Goa’s claim to fame is definitely its beaches, food, drink, and nightlife. But not everyone that comes to Goa is only interested in these. There are a lot of people that come to soak up Goa’s history and culture. While a lot of landmark buildings from history still exist, the artifacts that were once housed in them have either been lost or now reside in museums. Goa has the Goa State Museum and the Museum of Christian Art which showcase an immense number of artifacts from it’s long and illustrious history and culture. Additionally, there is yet another museum, the Pilar Seminary Museum, high up on a hill, some 12 kilometers from Panjim that also holds a lot of interesting artifacts.
Pilar Seminary Museum is said to be one of Goa’s best-maintained museums
The village of Pilar is approximately 12 km south of Panjim. At one point in history, Pilar, along with villages like Goa-Velha, Agassaim, Santan, Batim, Gauxi, Curca, and Gavallimolla (the Kadamba plateau) were part of the mighty Kadamba dynasty.
Through the ages, Goa was ruled over by different dynasties following a multitude of religions.
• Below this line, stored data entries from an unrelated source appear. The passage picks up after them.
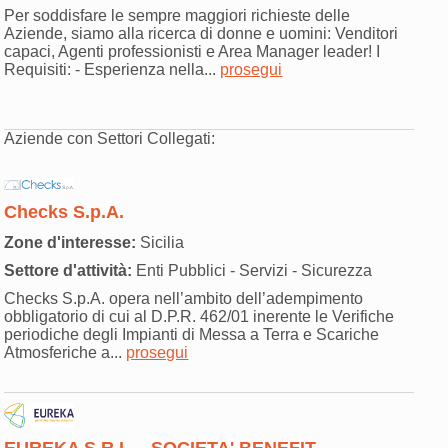
Per soddisfare le sempre maggiori richieste delle
Aziende, siamo alla ricerca di donne e uomini: Venditori
capaci, Agenti professionisti e Area Manager leader! I
Requisiti: - Esperienza nella...
prosegui
Aziende con Settori Collegati:
Checks S.p.A.
Zone d'interesse:
Sicilia
Settore d'attività:
Enti Pubblici - Servizi - Sicurezza
Checks S.p.A. opera nell’ambito dell’adempimento
obbligatorio di cui al D.P.R. 462/01 inerente le Verifiche
periodiche degli Impianti di Messa a Terra e Scariche
Atmosferiche a...
prosegui
EUREKA S.R.L. - SOCIETA' BENEFIT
And so, the artifacts housed in the Pilar Seminary Museum have managed to capture the rich communal harmony of the time. There are unique artifacts that have been discovered on the Pilar hillock and surrounding areas. These pertain to not just the Hindu religion but even Buddhism, Jainism, Christianity, Islam.
There is much to see in this small but well-maintained museum. The museum is divided into three sections: Pre-Portuguese Govapuri; Pilar under Capuchos; and recent Carmelites and Pilar collections. It showcases stone sculptures and artifacts as well as paintings on wood and canvas. There are carved wooden statues and handwritten manuscripts. It is also well known for its treasures of gold, silver, pottery, ivory pieces and rare postage stamps.
For more information on some of the artifacts and other pieces in the museum, check out this link.
Getting to the Pilar Seminary Museum
It’s easy to drive to Pilar. This pretty village is located on the old highway to Margao. Once you cross Siridao, take the inside road to Goa Velha. As soon as you cross Goa Velha, you come to a slight fork in the road. Do not go to the right but instead look for a small turning on the left. This is a winding road that heads up the hill upon which the Pilar Seminary Museum sits.